Giter VIP home page Giter VIP logo

Comments (9)

nimbusgo avatar nimbusgo commented on August 31, 2024

this seems like an issue:

    val f = (x:Int) => x*2
    val s = spore{(x:Int) => x*2}

    println(f.isInstanceOf[Serializable]) //true
    println(s.isInstanceOf[Serializable]) //false

from spores.

nimbusgo avatar nimbusgo commented on August 31, 2024

Oh I think I was definitely missing something, I think this is the intended usage? This works with spark now.

    val s = spore { (x:Int) => x * 2 }
    val res  = s.pickle

    def unpack(jSONPickle: JSONPickle)={
      jSONPickle.unpickle[Spore[Int, Int]]
    }

    sc.parallelize(1 to 5).map(x => {unpack(res)(x)}).foreach(println)

This is great and I think I'll be able to use this with spark now.

from spores.

nimbusgo avatar nimbusgo commented on August 31, 2024

hmm, the json that comes out has something like this in it:

"className": "my.package.SomeClass$$anonfun$10$anonspore$macro$24$1"

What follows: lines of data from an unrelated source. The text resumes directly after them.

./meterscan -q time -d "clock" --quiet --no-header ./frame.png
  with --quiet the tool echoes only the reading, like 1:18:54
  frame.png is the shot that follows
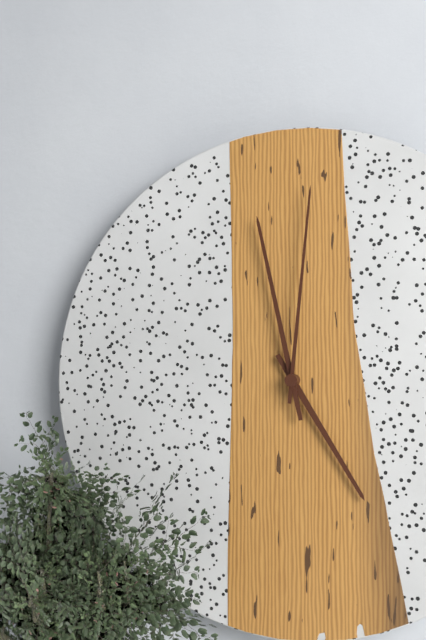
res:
4:58:01
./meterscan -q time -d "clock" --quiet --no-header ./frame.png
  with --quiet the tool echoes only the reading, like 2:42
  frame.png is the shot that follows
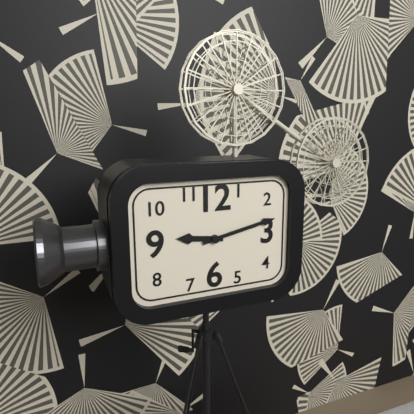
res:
9:13
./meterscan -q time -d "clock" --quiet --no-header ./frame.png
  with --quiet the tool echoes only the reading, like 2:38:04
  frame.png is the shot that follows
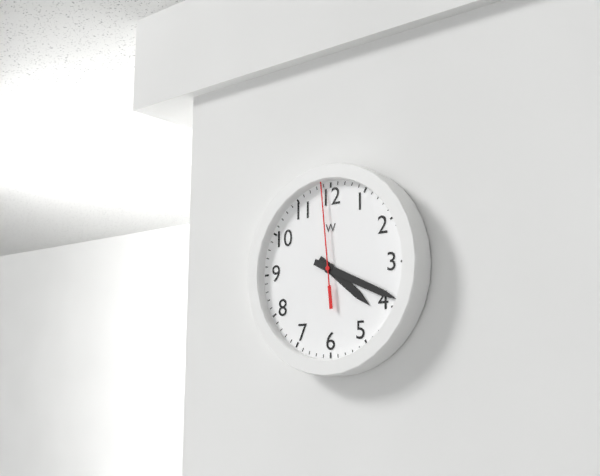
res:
4:19:59
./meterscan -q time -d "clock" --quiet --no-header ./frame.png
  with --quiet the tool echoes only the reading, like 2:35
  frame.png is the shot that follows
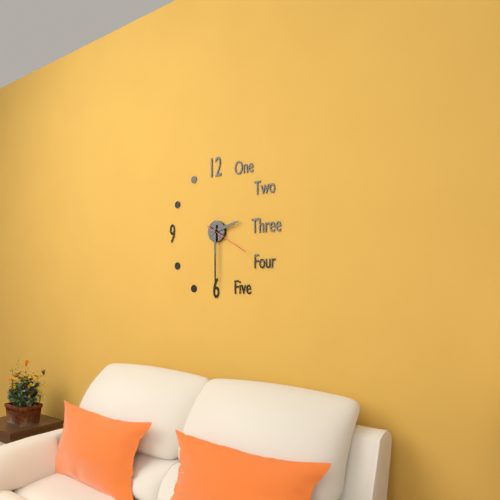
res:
2:30
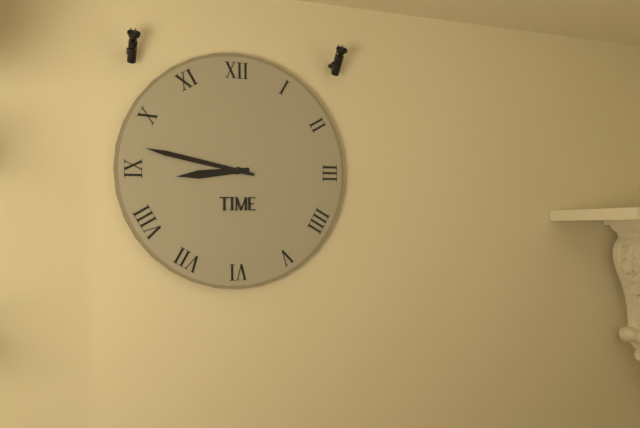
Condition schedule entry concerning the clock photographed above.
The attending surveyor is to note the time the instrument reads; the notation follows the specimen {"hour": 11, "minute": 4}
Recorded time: {"hour": 8, "minute": 47}
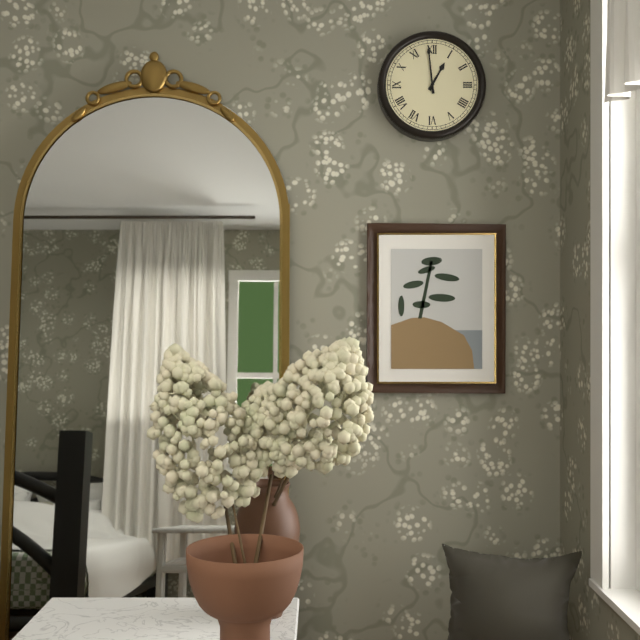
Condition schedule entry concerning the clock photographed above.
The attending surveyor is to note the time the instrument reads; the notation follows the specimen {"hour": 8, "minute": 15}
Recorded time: {"hour": 12, "minute": 59}
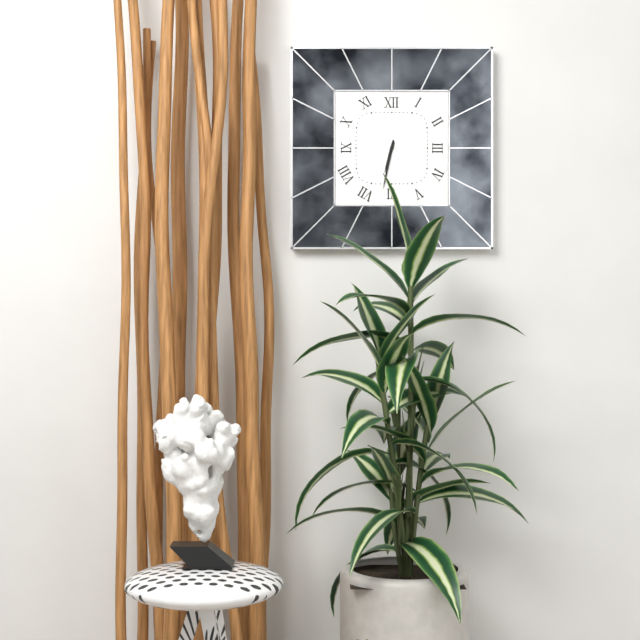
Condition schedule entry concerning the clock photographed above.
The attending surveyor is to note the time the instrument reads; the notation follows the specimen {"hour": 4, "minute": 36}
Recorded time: {"hour": 6, "minute": 32}
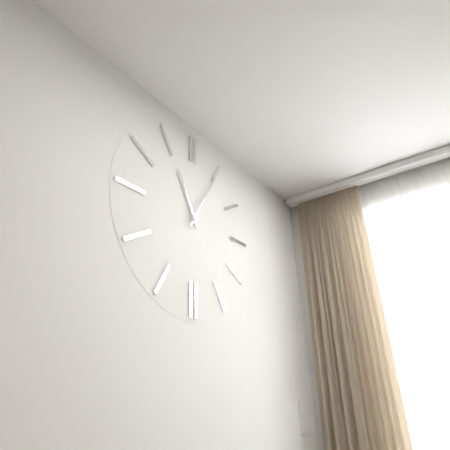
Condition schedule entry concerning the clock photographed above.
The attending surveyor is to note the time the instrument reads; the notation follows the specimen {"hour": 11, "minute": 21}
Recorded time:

And it only works if you unpickle this where you have that function on the classpath. You can't ship it somewhere else and unpickle it.

Is there any way to serialize a spore that can be run somewhere else, or is that a topic of future research?

from spores.

jvican avatar jvican commented on August 31, 2024

Yes, the className is the prefix name of the Unpickler and Pickler that you'll use when you receive the spore in the recipient. However, note that this class name depends on the place it's defined. If you want to be able to unpickle this in the recipient, you'll need to share the same program in both master and worker. Therefore, you'll have in both sides a class SomeClass defined in my.package.

from spores.

heathermiller avatar heathermiller commented on August 31, 2024

Hotswapping (dynamically loading new classfiles) is not future work – there's been decades of not-so-successful research involving mobile code. Security is the biggest problem on that front as I'm sure you can understand.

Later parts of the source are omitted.